Feedback from the community isn’t easy to summarize. On the one hand, we did an opinion poll where 57% of racers said ZRS events have been better than standard category enforced races they’ve recently joined. (21% said “about the same” and 21% said they were worse.) On the other hand, comments on ZRS-related posts here on Zwift Insider have largely been negative, with a few repeating themes:
- The range of abilities in each ZRS band is too wide (“I’m a C racing A and B riders!”)
- Heavier riders and sprinters are disadvantaged while lighter riders are advantaged with ZRS
- “My seed score is too high and racing isn’t any fun because I get dropped every time”
- Riders returning to Zwift are seeded too low due seed score being based on their 90-day power bests
Meanwhile, over at ZHQ I’ve been asking for details about how ZRS works, and why the team built it the way they did. As I’ve taken the time to hear and understand their reasons for doing things the way they have, I’ve generally agreed with the approach they’ve taken.
Both the community and ZHQ have valid points of view. But some comments from the community have simply been inaccurate – people “guessing” as to how things are working, with limited data. ZHQ, for their part, hasn’t answered or corrected many of those comments, because they are keeping some of the details of ZRS under wraps since it is a proprietary engine and they do have real competitors these days.
But I’m a big believer in how true, shared information keeps communities strong. So I asked Zwift if I could get some more detailed answers to questions about how and why ZRS works the way it does. That’s what you’ll find below. Here are my questions, and Zwift’s answers…
Did Zwift consider different approaches before deciding on ZRS? Why not just use ZwiftRacing.app’s algorithm?
Yes, we considered and even implemented several alternatives to Zwift Racing Score, but none made it past internal testing. These included using Machine Learning models to calculate seed scores, variations in score volatility, caps on score changes, and different score decay rates. We also explored automatically moving a user up or down after placing in the top or bottom y% of racers x times in their current category.
We partnered with Tim Hanson, the creator of ZR.app, to discuss our proposed scoring system, and we continue getting feedback from him and from the community about ZRS. While ZR.app has a lot of very interesting features, and is not hard to grasp by people with some experience in cycling races, we were looking for a solution that would be extremely easy to understand by total beginners, as in a rating scale that ranges from 0 to 1000 (versus a typical ELO rating whose range is not just unbounded but also subject to inflation over time).
ZRS has been a few years in the making. What took so long?

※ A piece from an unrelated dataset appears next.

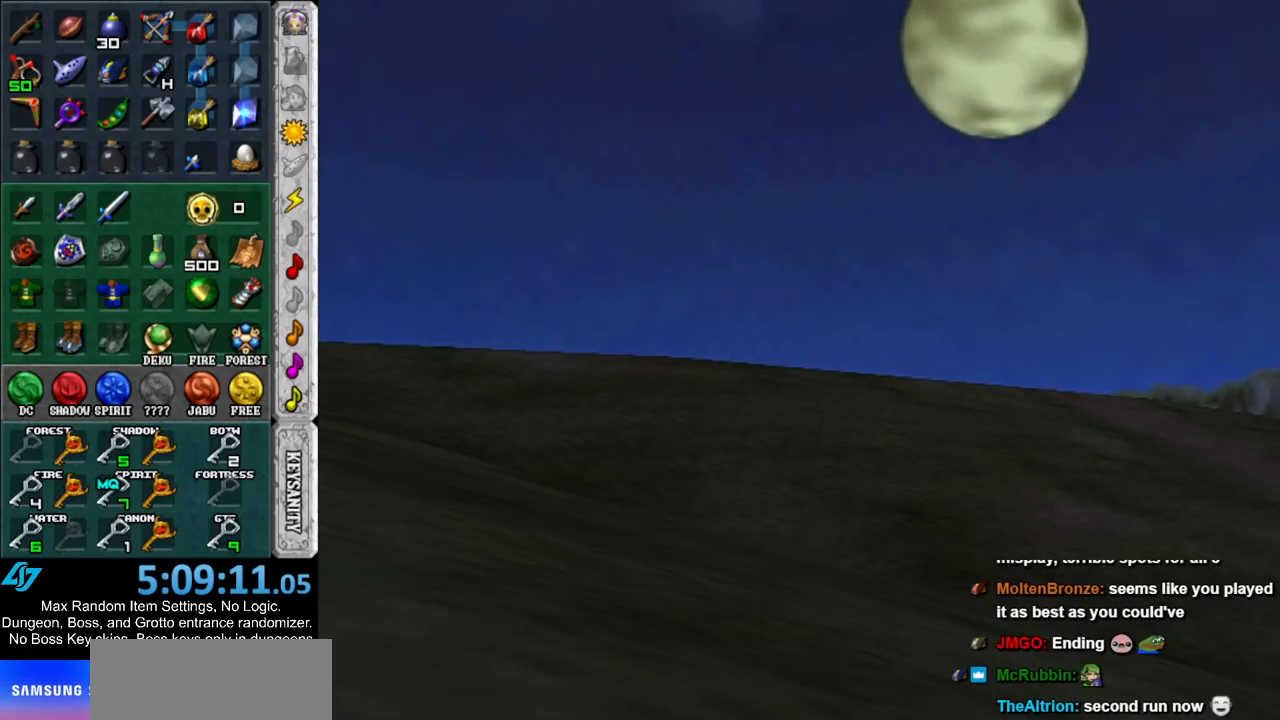
{"buttons": [], "left_stick": "center", "right_stick": "center", "events": []}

Initially, we implemented a purely results-based solution, using USAC’s points system, similar to what ZwiftPower had done. It soon became clear that our USAC-style points system had problems. Points are earned every time one participates in a race, so people who race more frequently tend to have more points than others who race more seldom, but the former are not necessarily stronger than the latter. In short, points may work great as an incentive for engagement, not so much as a criterion for pen categorization.
The project to switch from the USAC points system to ZRS started on 09/29/2023. Its central piece is a complex algorithm that has required plenty of analysis and testing. We also developed multiple tweaks during public testing (e.g. podium bonuses and UI improvements). In addition to developing and testing the scoring system, we overhauled our events logic and tooling to be flexible to the new categorization system and enhanced our race results user experience to display scores.

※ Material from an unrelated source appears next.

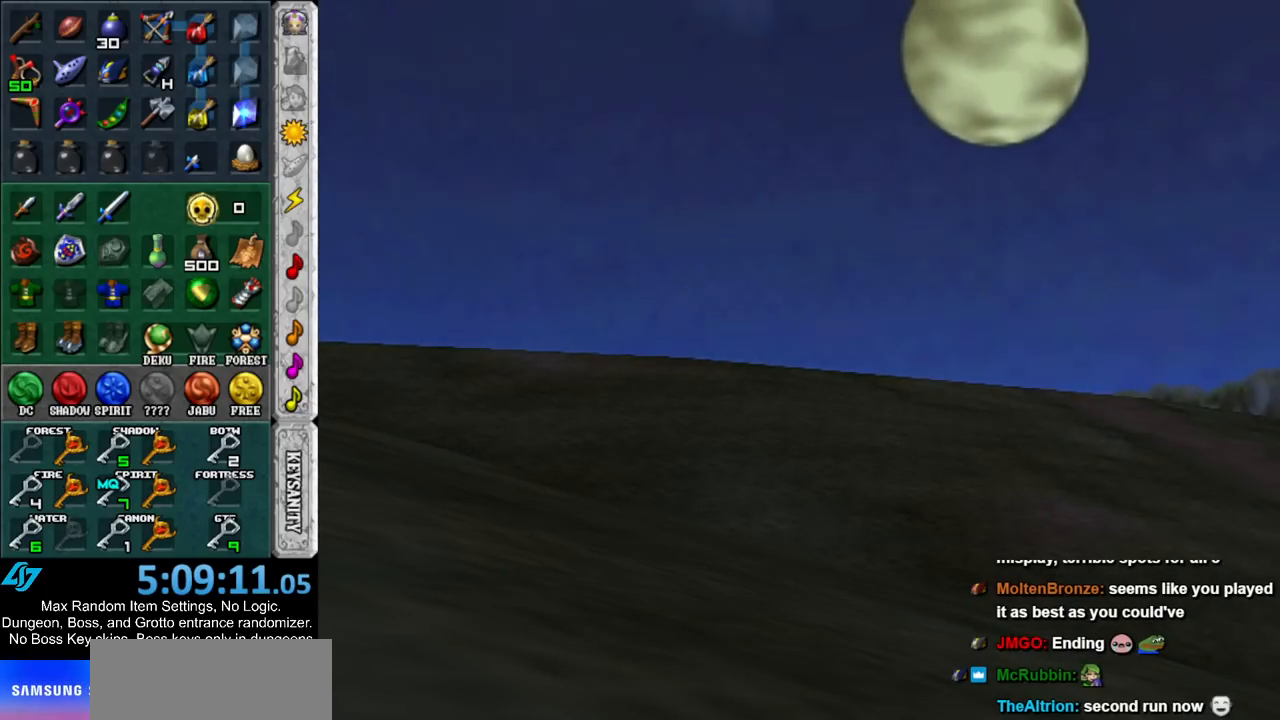
{"buttons": [], "left_stick": "center", "right_stick": "center", "events": []}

What are the trickier problems you are trying to solve with ZRS, and how have you gone about attacking each of them?
1: How to best categorize someone who has never raced?
We considered some Machine Learning techniques, but those models proved significantly challenging to maintain and evolve. We therefore evaluated an approach similar to that in ZwiftRacing.app, having worked with Tim Hanson himself, who has been immensely supportive in our quest.

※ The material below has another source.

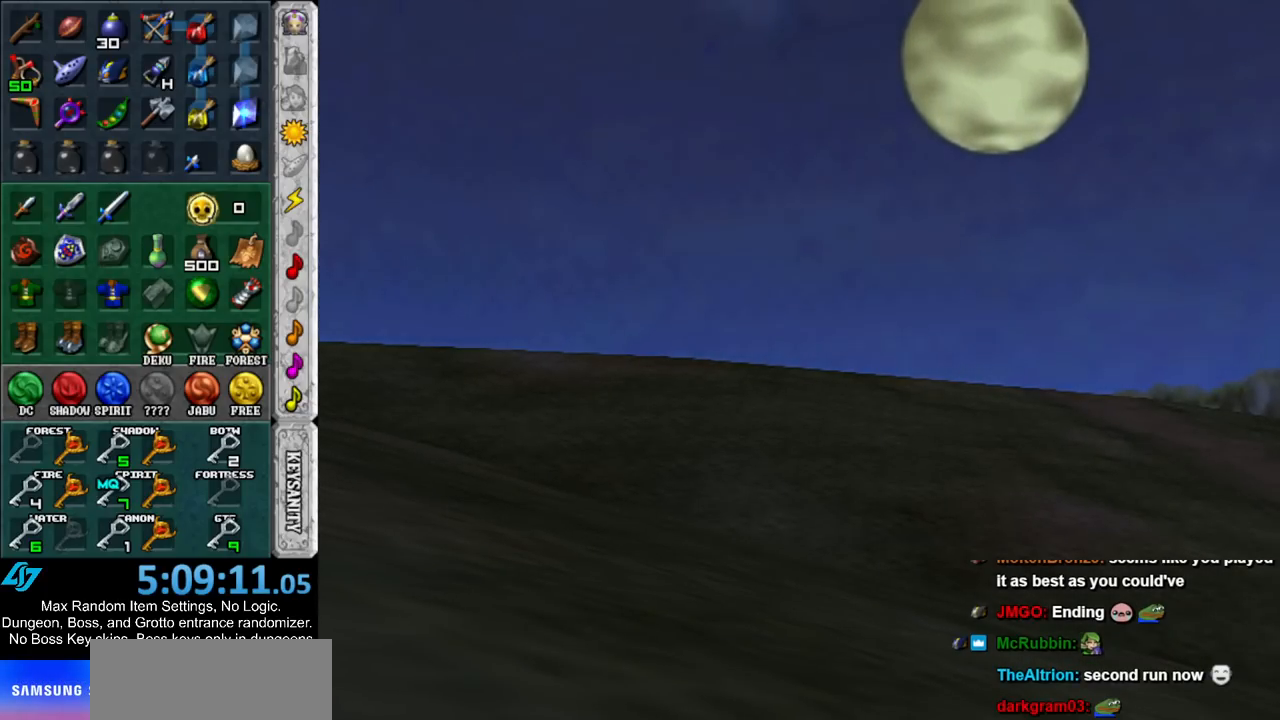
{"buttons": [], "left_stick": "center", "right_stick": "center", "events": []}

Ultimately ZRS predictions are not too far apart from ZR.app’s “compound score”-based solution in essence. We still employ a user’s recent critical power for some interval lengths (30s and 10min), both absolute and relative to weight, to obtain our predictions. The basic difference is that we were able to fine-tune the model a little bit further. Namely, we experimented with different relative weightings of those parameters, as well as different critical power interval lengths, to make our predictions provide a somewhat better fit in our tests, which we conducted on a massive amount of historical data.
2: How do we avoid Tanking and Sandbagging?
- We use 85% of the predicted score as a racing score floor
- We will soon start considering the player score at join time (rather than at signup, which may be done a long time in advance, in certain cases)
- We are considering discarding low-quality race participation (the player score will not decrease if we detect that there were no significant power efforts)
How did you test your ZRS algorithm(s) for accuracy? Was real Zwift racing data used in the analysis?
We used anonymized racing and power data from every distance-based race that has ever happened on Zwift to train and validate our scoring solution and the different score prediction models that we tested.
How did you decide on the 10min and 30s intervals used to compute seed score?
Intuitively, among the main factors that affect one’s ability to perform well in a cycling race are their skill/strength in sustained efforts (say, for breakaways and climbing) and in sprinting (for mass finishes). While skill (namely, being well-positioned in the peloton, having an accurate sense of timing as to when to launch an attack, being able to decide whether to respond to someone else’s move, pacing yourself well when time-trialing or escaping solo, etc.) cannot be inferred from power figures, raw sprinting power and high sustainable power are certainly crucial for success and can be measured by short- and long-interval critical power, respectively.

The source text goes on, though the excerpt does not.